Александр Трифонович смеялся.
— Парень недурной, но уж больно завистник злой. Я его в шутку заводил. Вы всерьез мои слова не принимайте. Повестушку вы написали свеженькую, но не бог весть что…
Мы остались вдвоем. Не помню уж, как зашел разговор — я рассказал о судьбе отца и матери. Он слушал без особого интереса и так, будто все это ведомо, слышано. Не расспрашивал: «А с кем же вы остались? А есть ли какие сведения?» — что спрашивают обыкновенно, проявляя любопытство, ему все было понятно разом. А подробности не интересовали. Он заговорил о своем отце.
И тут я впервые понял, что то, что случилось с его отцом и что случилось с моим, — части единого целого российской трагедии. Это связано, слитно, это по какому-то высшему счету одно и то же.
Он говорил, как отец прощался, как его увозили…
И в голосе была открытая боль, что меня поразило, ведь он и старше меня, и разлука с отцом произошла давно, двадцать лет назад, а у меня тринадцать лет назад, но я думал об отце гораздо спокойней. Боли не было, засохла и очерствела рана. А он плакал.
— Наделали дел, бог ты мой! Старика, который всю жизнь трудился, шептал еле слышно. — Помню его руки, рабочие, на столе — в мослах, мозолях…
О чем он плакал? О безвозвратном детстве? О судьбе старика, которого любил? Или о своей собственной судьбе, столь разительно отличной от судьбы отца? С юных лет слава, признание, награды, и все за то, что в талантливых стихах воспел то самое, что сгубило отца. Он плакал, не замечая меня, наверно, и забыл, что сижу рядом. А я подумал: мы оба дети репрессированных. И пусть он наверху, на Олимпе, а я внизу, в жалкоте, в коммунальной гуще, но некая печать отверженности лежит на нас обоих. От этого вовсе не было горько, наоборот — было как-то покойно, тепло.
На другой день зачем-то пришел в «Новый мир», сидел в зальчике, разговаривал с Зинаидой Николаевной. Было начало дня. Вошел Твардовский в шубе, суровый, насупленный. Зинаиде Николаевне процедил «Добрый день», мимо меня прошел, как мимо стула, поглядел в упор, не видя. Я пробормотал «Здрасте», да так и остался с разинутым ртом. Зинаида Николаевна шептала, гримасничая своим старым, нелепо накрашенным, очкастым лицом: «Не обращайте внимания. Плохое настроение». Ну зачем мне понадобилось после прекрасного вечера лезть ему на глаза в «Новом мире»? Все это что-то напоминало. Я не сразу догадался — чаплинский миллионер! Потом привык к таким историям и почему-то не обижался. Лишь однажды обиделся. Но об этом речь позже.

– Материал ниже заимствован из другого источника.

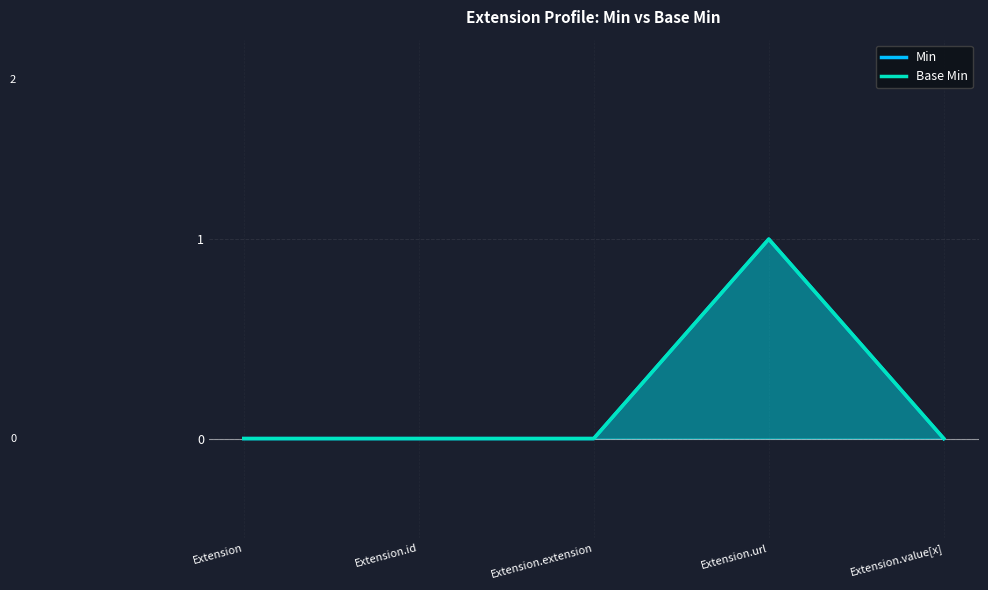

Which series changed the most between Extension and Extension.url?

Min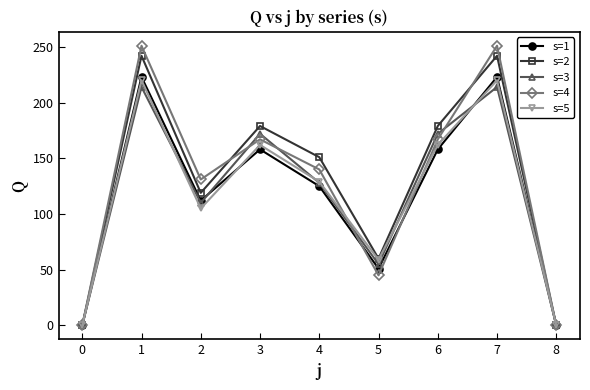

What is the value of the s=4 point at the 6th from the left?

45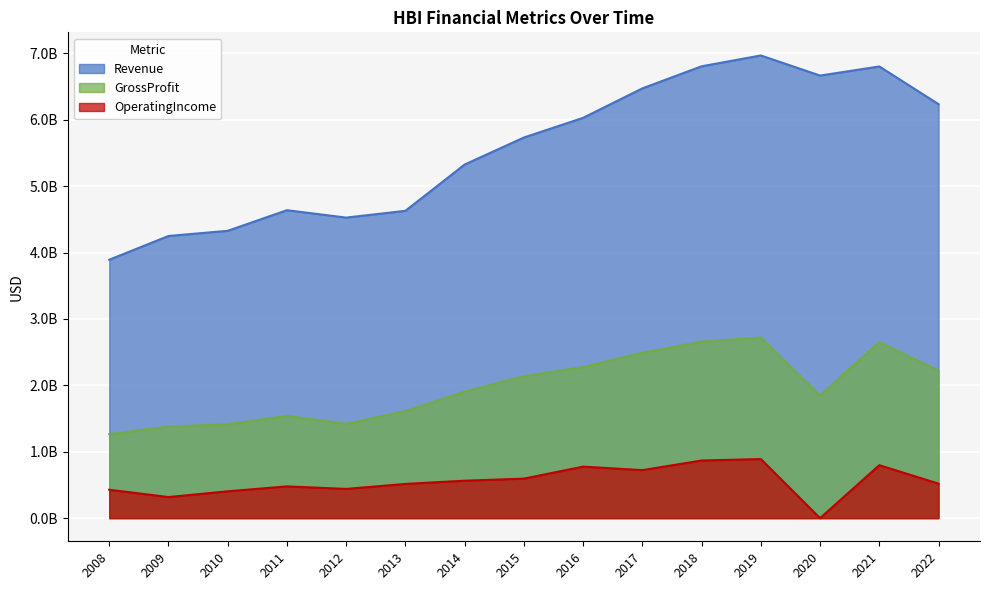

At which category is the sum across all series the highest?

2019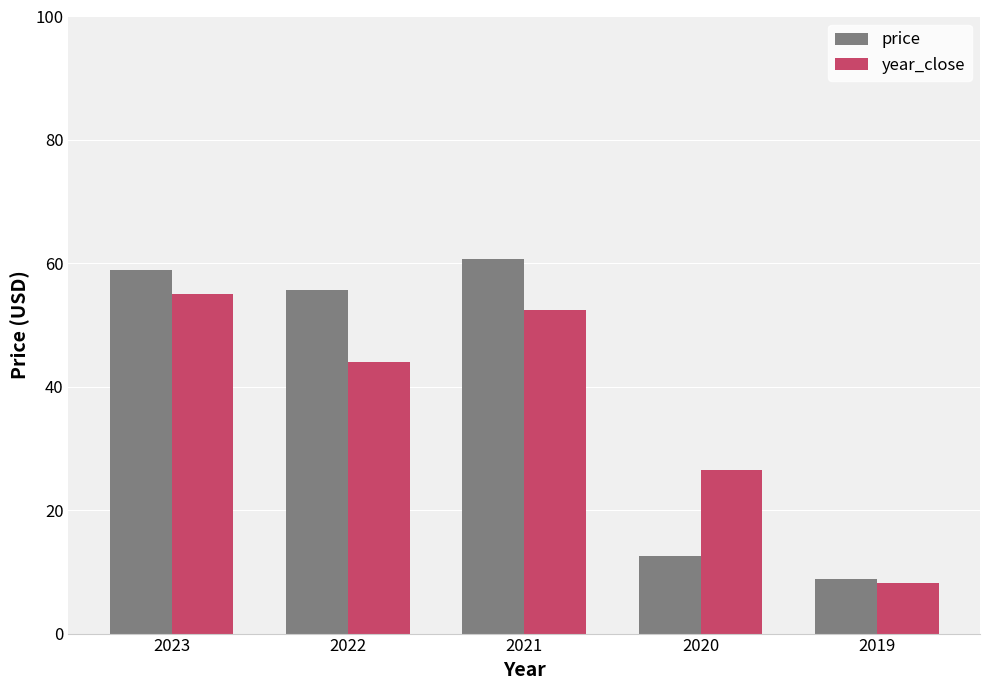

At which label does price first exceed 55?

2023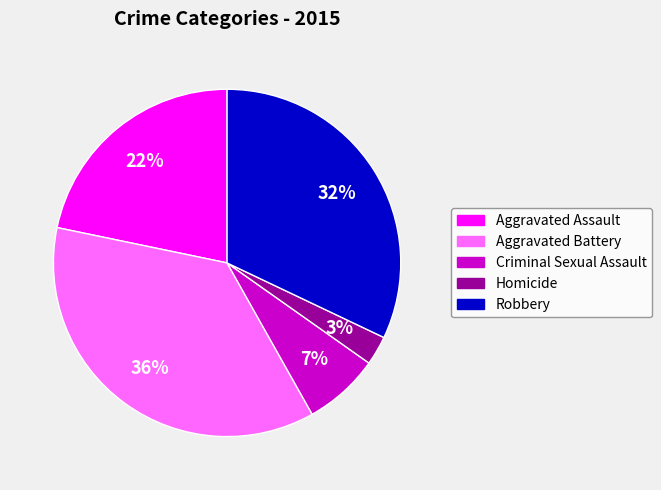

Combined, do Aggravated Assault and Robbery account for over 50%?

Yes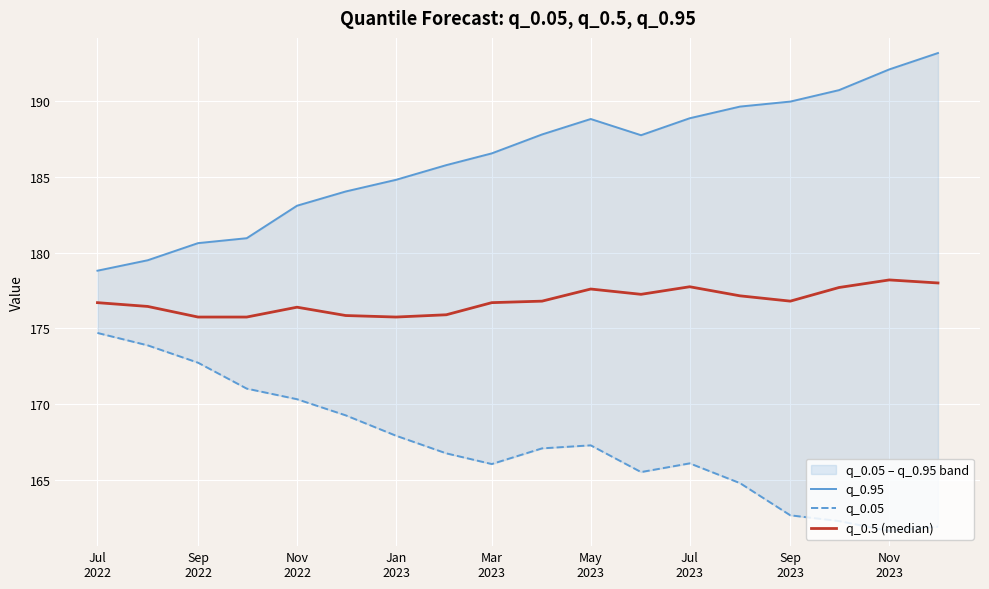

Which series has the largest range (max minus min)?

q_0.95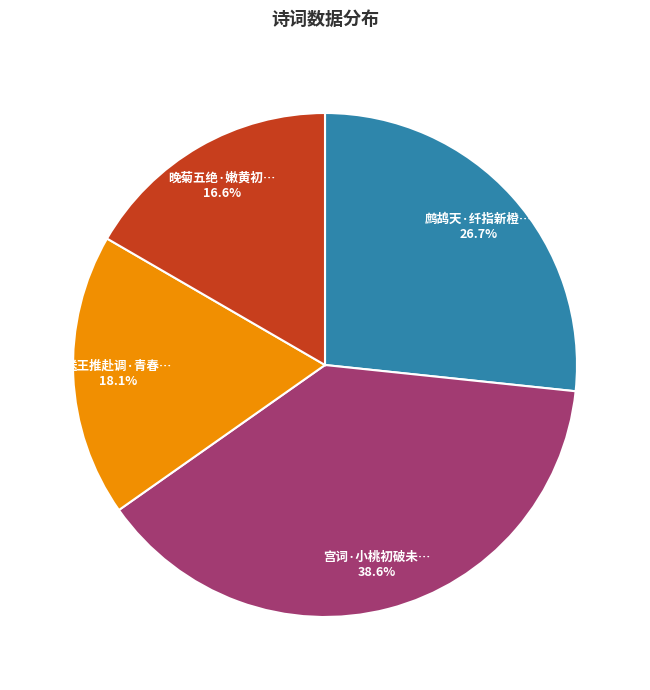

Is there any slice that represents more than half of the pie?

No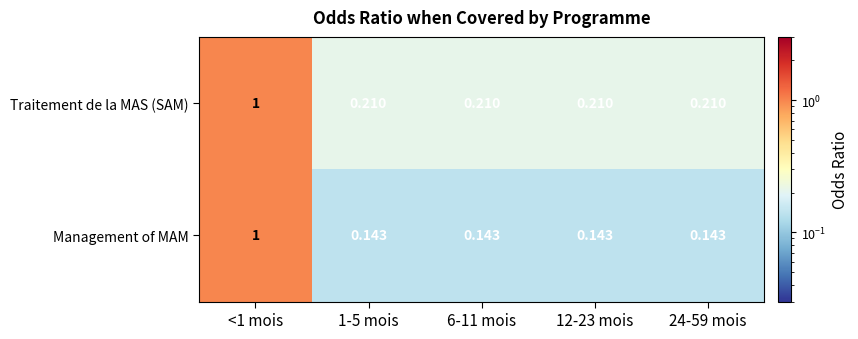

Which series has the largest total across all categories?

Traitement de la MAS (SAM)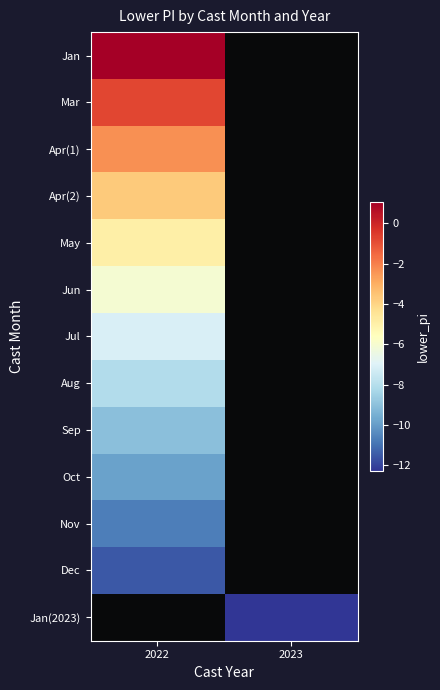

Which category has the lowest value in the Jan series?

2022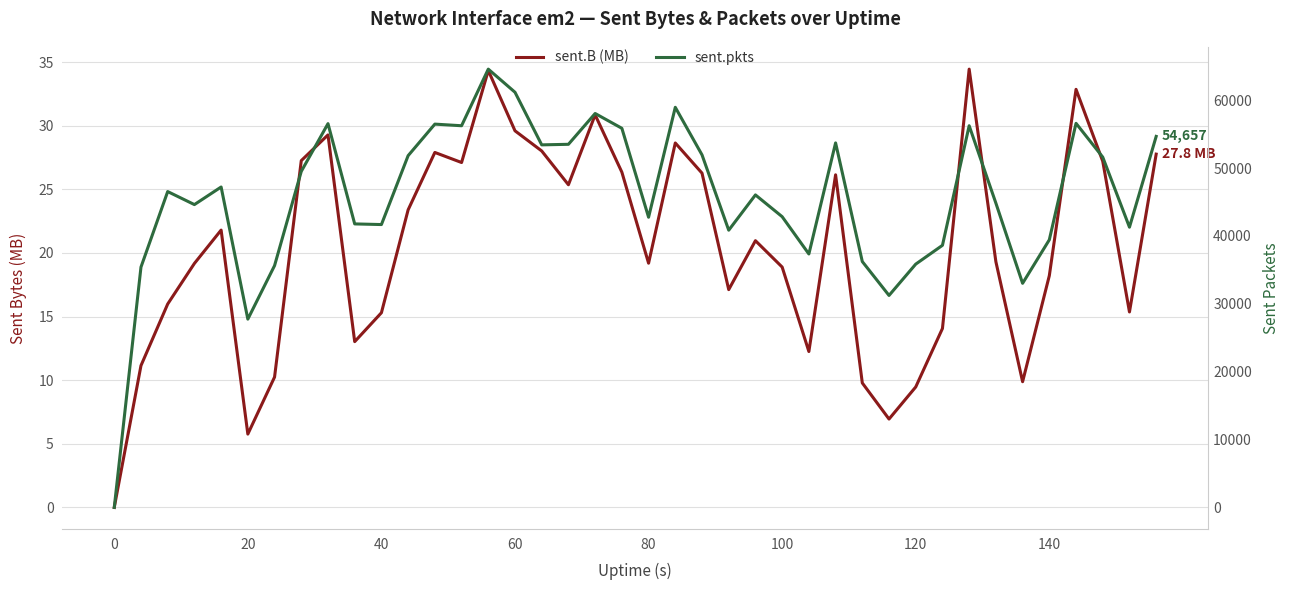

What is the highest value of the sent.pkts series?

64567.0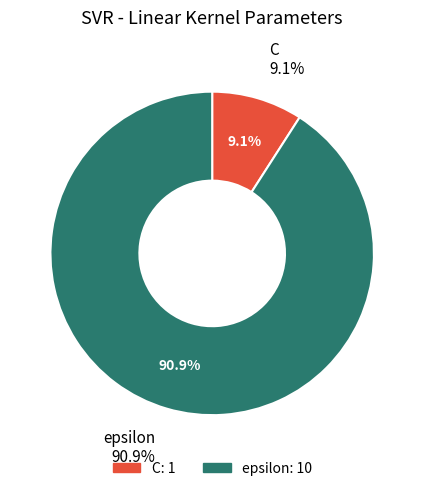

What percentage is the C slice, to the nearest percent?

9%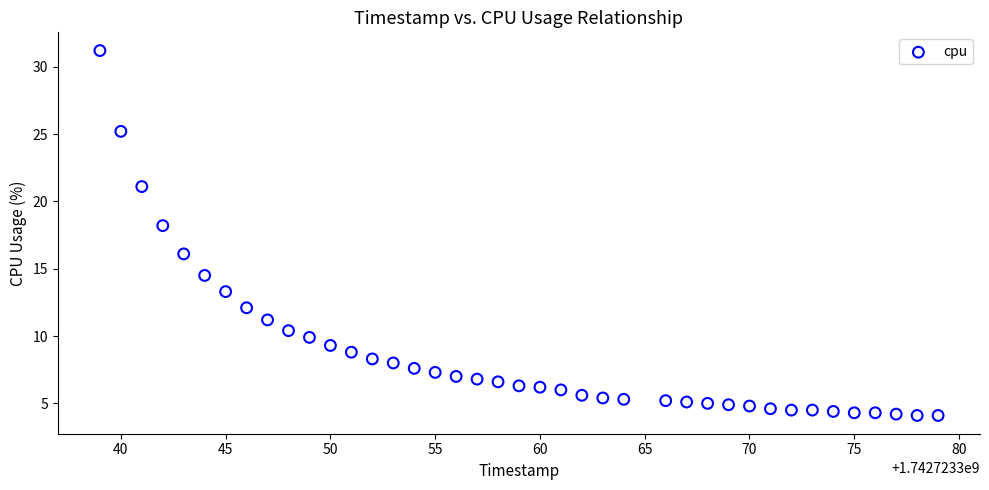

What is the range of Y values (max minus min)?

27.1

Весною, кажется, в апреле, в Москве собрали Второе совещание молодых писателей. На Первом совещании, в 1947 году я был в семинаре у Валерии Герасимовой и подвергся убойной критике за два рассказа. Теперь попал в семинар к Гроссману. Как раз во время совещания в «Правде» появилось сообщение о премиях. За повесть «Студенты» — третья премия.
Тогда они давались пачками, чуть ли не по тридцать, сорок штук в год. Вместе со мной третьи премии получили Антонов, Караваева, Шагинян, Стельмах, Закруткин, Кассиль и еще человек шесть, вторые — Рыбаков, Бабаевский, Ибрагимов, еще кто-то, а первые — Гладков и Николаева.
Бурный расцвет литературы. Что же осталось сегодня из этого книжного Вавилона? Что можно читать? Ничего, пожалуй. Может, какой-нибудь рассказик с деревенскими пейзажами, да и то скука. Все ухнуло в колодец, дна не имеющий, который называется: забвение.
Но тогда, в апреле, ярким днем… Никому не ведомый, мальчишка, двадцать пять лет, едва выскочил на страницы журнала, даже книги нет и не член Союза — и вдруг лауреат! Факт ошеломительный, невыносимый. Ведь для большинства, для сотен бедных творцов за последние годы единственной целью и страстной грезой жизни стала не книга, не творение, а таинственная благодать — лауреатство. Это была земля обетованная, берег с райскими кущами, куда надо доплыть, и они плыли, гребли, махали руками, выбивались из сил. Правда, достичь берега удавалось многим, но все же не всем. Все это я понял гораздо позже. А тогда влетел в литературу, как дурак с мороза.